Questions to Ask a Potential Financial Advisor

A financial advisor explaining a concept to a client.
Make sure your financial advisor explains things in a way that is easy for you to understand. Getty Images

When you are searching for a financial advisor, what you are looking for is a Chief Financial Officer to help you run your family’s financial affairs. You’ll want to interview several potential candidates ​and make sure you find the right person for the job. Your interview will involve asking the financial advisor questions.

You can ask about credentials and experience, but since you are hiring someone that has expertise that you don’t have, it can be difficult to determine if they are just a good talker, or if they truly have the right qualities for the job.

To help you see through the “sales talk”, I’ve compiled a list of five practical interview questions. The questions are designed so that you can use the answers to determine qualities like integrity and communication skills; qualities every good financial advisor should have.

You can ask these questions over the phone in about 15 minutes, and thus use them to help you pre-screen potential financial advisors, or you can ask them face-to-face.

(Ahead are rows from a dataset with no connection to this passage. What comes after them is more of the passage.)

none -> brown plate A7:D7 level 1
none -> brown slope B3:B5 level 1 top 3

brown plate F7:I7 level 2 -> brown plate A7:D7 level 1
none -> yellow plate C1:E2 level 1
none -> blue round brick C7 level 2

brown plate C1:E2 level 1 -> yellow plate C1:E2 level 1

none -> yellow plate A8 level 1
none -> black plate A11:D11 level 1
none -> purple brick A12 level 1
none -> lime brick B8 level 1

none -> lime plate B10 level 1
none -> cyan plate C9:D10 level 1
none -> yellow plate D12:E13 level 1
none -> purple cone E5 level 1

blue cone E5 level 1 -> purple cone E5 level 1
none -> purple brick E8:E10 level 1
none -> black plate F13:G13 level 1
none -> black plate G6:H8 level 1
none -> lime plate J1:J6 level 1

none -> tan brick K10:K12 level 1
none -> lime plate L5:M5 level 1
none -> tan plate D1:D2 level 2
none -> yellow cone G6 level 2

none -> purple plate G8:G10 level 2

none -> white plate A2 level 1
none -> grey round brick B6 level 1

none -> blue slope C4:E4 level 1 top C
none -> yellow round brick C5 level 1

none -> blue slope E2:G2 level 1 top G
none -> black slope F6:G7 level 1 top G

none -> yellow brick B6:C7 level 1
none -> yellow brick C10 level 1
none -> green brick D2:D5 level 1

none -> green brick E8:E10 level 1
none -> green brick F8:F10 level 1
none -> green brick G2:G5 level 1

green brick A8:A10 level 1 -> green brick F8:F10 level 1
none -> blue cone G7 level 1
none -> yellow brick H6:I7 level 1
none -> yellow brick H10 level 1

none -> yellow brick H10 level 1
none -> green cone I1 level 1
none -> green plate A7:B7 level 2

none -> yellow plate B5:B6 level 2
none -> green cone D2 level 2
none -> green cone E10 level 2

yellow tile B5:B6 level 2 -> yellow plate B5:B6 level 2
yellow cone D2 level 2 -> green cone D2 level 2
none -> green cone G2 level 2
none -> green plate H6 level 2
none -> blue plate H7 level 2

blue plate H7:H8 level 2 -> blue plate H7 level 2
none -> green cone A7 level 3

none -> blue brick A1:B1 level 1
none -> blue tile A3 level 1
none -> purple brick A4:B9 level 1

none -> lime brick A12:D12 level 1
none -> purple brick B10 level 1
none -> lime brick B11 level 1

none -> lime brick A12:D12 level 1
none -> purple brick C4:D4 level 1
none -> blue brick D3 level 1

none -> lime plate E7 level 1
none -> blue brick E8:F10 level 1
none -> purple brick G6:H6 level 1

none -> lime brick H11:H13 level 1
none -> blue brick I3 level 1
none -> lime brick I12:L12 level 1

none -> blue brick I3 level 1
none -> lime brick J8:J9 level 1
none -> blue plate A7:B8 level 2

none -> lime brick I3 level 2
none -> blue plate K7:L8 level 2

1. Ask a Potential Financial Advisor to Tell You About His or Her Ideal Client

Any good financial advisor will have an area of expertise. You want someone who has expertise working with people like you. If you’re about to retire, and they tell you they work with young families, maybe this isn’t the person for you. Find a financial advisor whose ideal client sounds very similar to your situation in terms of age, stage of life, and asset level.

2. Ask a Potential Financial Advisor How Long He or She Has Been Practicing

Personally, I wouldn’t hire a financial advisor that has less than four years experience working as a financial planner.

You’re talking about your life savings. A potential advisor may have years of experience as a CPA, or in the mortgage or banking industry, but that doesn’t mean they have expertise delivering financial planning advice where each area affects another.

Many professional industries require internships or apprenticeships before you can be recognized as a professional, but as of yet the financial services industry does not have such a requirement, so to protect yourself, you need to set your own standard.

(For an advisor to receive the CFP​® designation, they now must have three years of practical experience. Congrats to the CFP® board for raising the bar.)

Along with years of experience, you may wish to ask the advisor what subjects they are most interested in pursuing. Their answers should reflect subjects that are pertinent to their ideal client. If they say they work with retirees, but they are most interested in actively trading currencies, that should concern you. An advisor’s continuing education and professional interests should be aligned with the type of client they work with.

3. Ask a Potential Financial Advisor to Explain a Concept to You

What you are looking for here is, can you understand their explanation? If they speak over your head, or their answer makes no sense, ask for clarification. If you still don't understand the answer, then move on. You want to work with someone who can explain financial concepts to you in a language you can understand.

Below are five concept oriented questions to consider asking:

  • What is passive vs. active investing?
  • How do you determine how much of my money should be in stocks vs. bonds?
  • What is a laddered bond portfolio?
  • How do you determine how much money I can safely withdraw each year without running out?

4. Ask About Assumptions Used When Running Retirement Planning Projections

A retirement planning projection helps you see how much money you will have available to spend each year, from now through life expectancy. The projection is based on assumptions about the rate of return at which your assets grow, the pace of inflation, and your personal spending habits.

You want someone who uses a conservative set of assumptions; after all, you’d rather end up with more than what is projected, not less. A conservative set of assumptions would be growing financial assets at 5 - 6% a year, using an inflation rate of 3% (meaning personal expenses go up by 3% a year), and, if real estate assets are to be sold later, using only a 2% annual growth rate for them.

I have seen financial plans run using 12% rates of return on savings and investments while assuming a 2% inflation rate.

While this set of assumptions makes the future look rosy, it’s make believe. You need realistic projections to make appropriate decisions.

5. Ask How the Potential Financial Advisor Is Compensated

The key here is to listen for an honest answer. A financial advisor should be willing to clearly explain all fees you will pay to them, and all expenses you will pay associated with any investment they recommend. Answers such as “My company pays me,” or “You won’t pay anything out of your pocket” are not acceptable.

Common sense tells you that a person’s primary loyalty will be to the hand that feeds them. If they are paid directly by fees from you, as in the case of a fee-only financial advisor, then they will have an incentive to provide advice and service that is in line with your goals. If they are paid by commissions or fees that are filtered through a broker-dealer, then they are first and foremost bound to the products their broker-dealer prefers them to use.

Additional Questions to Ask

When asking questions, don't ask questions you don't understand. It will be best if you decide on a set of questions which you ask in your own words. This is the best way to be sure you can have normal, human conversations with the person you will hire.